I explained that because of our busy schedules I would need to make some changes to his plan. For instance, instead of us going to the restaurants he picked out, we would need to go to one closer to my office and because I had a hair appointment at 2 p.m., I wouldn’t be able to make the 5 p.m. movie he wanted to see.
After I explained that I had some commercials to finish and could not possibly leave the office for lunch by 11 a.m., he said, “Cher, really? Are you really going to go on and on about how much you have to do?”
WOW, I thought. “What are you talking about?” I said. “I was merely explaining why I can’t go to lunch.”
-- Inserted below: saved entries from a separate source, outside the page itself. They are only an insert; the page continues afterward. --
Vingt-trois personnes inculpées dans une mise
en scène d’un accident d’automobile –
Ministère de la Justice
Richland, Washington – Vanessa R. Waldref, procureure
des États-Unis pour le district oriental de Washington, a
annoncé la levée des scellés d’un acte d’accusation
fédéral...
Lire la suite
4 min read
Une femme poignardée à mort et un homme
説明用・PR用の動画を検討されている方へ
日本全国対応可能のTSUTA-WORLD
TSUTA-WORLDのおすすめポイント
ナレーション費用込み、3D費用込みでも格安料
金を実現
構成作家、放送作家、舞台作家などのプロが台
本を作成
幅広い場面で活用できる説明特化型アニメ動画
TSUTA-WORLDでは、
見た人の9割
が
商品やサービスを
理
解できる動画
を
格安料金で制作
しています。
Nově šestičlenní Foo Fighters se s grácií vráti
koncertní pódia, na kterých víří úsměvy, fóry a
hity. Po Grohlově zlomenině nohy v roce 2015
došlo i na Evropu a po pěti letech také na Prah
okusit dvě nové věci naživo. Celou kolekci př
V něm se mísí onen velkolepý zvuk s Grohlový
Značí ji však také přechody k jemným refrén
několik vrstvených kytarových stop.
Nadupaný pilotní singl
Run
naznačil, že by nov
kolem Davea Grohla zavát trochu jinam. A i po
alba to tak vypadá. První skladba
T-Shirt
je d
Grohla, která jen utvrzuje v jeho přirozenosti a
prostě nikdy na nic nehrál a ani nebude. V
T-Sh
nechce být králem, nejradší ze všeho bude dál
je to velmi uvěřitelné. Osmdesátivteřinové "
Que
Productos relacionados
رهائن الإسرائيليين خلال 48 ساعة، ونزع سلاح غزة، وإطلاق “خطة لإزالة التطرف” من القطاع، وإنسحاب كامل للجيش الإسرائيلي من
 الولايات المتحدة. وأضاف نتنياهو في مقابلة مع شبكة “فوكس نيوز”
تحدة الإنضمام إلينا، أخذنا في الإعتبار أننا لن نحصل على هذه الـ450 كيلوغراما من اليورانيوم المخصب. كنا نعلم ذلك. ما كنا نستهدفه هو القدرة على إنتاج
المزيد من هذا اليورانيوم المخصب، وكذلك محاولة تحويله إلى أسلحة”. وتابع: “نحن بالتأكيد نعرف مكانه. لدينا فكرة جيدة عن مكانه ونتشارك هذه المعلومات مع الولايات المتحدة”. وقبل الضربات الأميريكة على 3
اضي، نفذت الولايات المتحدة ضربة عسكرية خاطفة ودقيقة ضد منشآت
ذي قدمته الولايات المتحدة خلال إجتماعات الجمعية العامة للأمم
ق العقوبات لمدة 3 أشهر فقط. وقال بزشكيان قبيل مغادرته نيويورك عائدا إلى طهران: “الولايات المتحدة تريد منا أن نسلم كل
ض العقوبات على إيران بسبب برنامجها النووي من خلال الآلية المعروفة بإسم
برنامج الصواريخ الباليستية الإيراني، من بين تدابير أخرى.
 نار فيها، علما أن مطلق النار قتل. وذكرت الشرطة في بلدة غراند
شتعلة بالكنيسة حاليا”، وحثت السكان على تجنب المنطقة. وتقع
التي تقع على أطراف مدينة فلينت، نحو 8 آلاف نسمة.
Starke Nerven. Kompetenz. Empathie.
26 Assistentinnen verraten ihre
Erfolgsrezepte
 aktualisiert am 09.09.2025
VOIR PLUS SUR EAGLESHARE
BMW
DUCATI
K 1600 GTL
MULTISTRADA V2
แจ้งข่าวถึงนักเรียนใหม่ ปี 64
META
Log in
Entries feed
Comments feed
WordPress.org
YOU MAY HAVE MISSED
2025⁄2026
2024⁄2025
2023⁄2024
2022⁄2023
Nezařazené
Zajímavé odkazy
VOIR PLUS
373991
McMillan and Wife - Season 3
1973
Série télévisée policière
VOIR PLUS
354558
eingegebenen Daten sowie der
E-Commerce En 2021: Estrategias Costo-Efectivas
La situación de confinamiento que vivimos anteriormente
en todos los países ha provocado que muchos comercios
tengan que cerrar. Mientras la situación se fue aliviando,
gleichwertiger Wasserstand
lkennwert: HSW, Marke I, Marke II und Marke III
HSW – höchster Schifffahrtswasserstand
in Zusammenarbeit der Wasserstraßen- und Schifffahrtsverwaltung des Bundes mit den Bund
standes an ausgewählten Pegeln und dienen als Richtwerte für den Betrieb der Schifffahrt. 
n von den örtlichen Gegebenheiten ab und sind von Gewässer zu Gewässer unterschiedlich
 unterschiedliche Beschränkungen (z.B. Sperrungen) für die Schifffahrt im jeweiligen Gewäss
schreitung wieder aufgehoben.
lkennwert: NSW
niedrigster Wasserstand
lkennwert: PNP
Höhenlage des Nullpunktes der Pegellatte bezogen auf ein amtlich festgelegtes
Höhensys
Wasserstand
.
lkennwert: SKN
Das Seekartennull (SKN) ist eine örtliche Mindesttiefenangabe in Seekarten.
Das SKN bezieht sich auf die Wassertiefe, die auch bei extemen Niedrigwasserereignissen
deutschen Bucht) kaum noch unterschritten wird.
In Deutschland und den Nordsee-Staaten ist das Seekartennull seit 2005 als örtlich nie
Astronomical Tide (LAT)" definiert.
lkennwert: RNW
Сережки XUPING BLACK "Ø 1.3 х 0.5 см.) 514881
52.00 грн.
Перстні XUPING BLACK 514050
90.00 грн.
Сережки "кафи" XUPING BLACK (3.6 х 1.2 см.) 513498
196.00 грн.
That’s when he said, “I know you’re busy and you have a lot to do but do you ever consider that it’s not all about you and I’m busy too?”
Huh? I was shocked.
“What you are talking about?” I said. “I just didn’t want you to make all of those plans and then be upset that I couldn’t make it or that I was going to be late.”
“Well,” he said, “remember last week when you wanted to go to that play in Columbia and I had to be up at 4:30 a.m., the next day?”
“Yes, I remember,” I cautiously replied.
“Did we go to the play?” he asked.
“Yes; what’s your point?”
“My point is that because it was something you wanted to do, I made adjustments and still did what I had to do for my job. That’s my point.”
I thought about what he was saying for a moment. He was right. He rarely told me he couldn’t or wouldn’t do something I wanted. In fact, most of the time it was me canceling on him or changing the plans he made. Had I really been that thoughtless?
“I’m sorry,” I said. “I’ll cancel my hair appointment and we can go to the restaurants you picked out.”
He smiled and said, “Thank you, Ms. Best.”
All good, I thought!
“Oh! And just one more thing,” I said. “We can’t go to the ballgame Saturday because I have a remote.”
He shook his head and walked away, mumbling something about me not listening.
(wink) – Change is a process, not a state of being.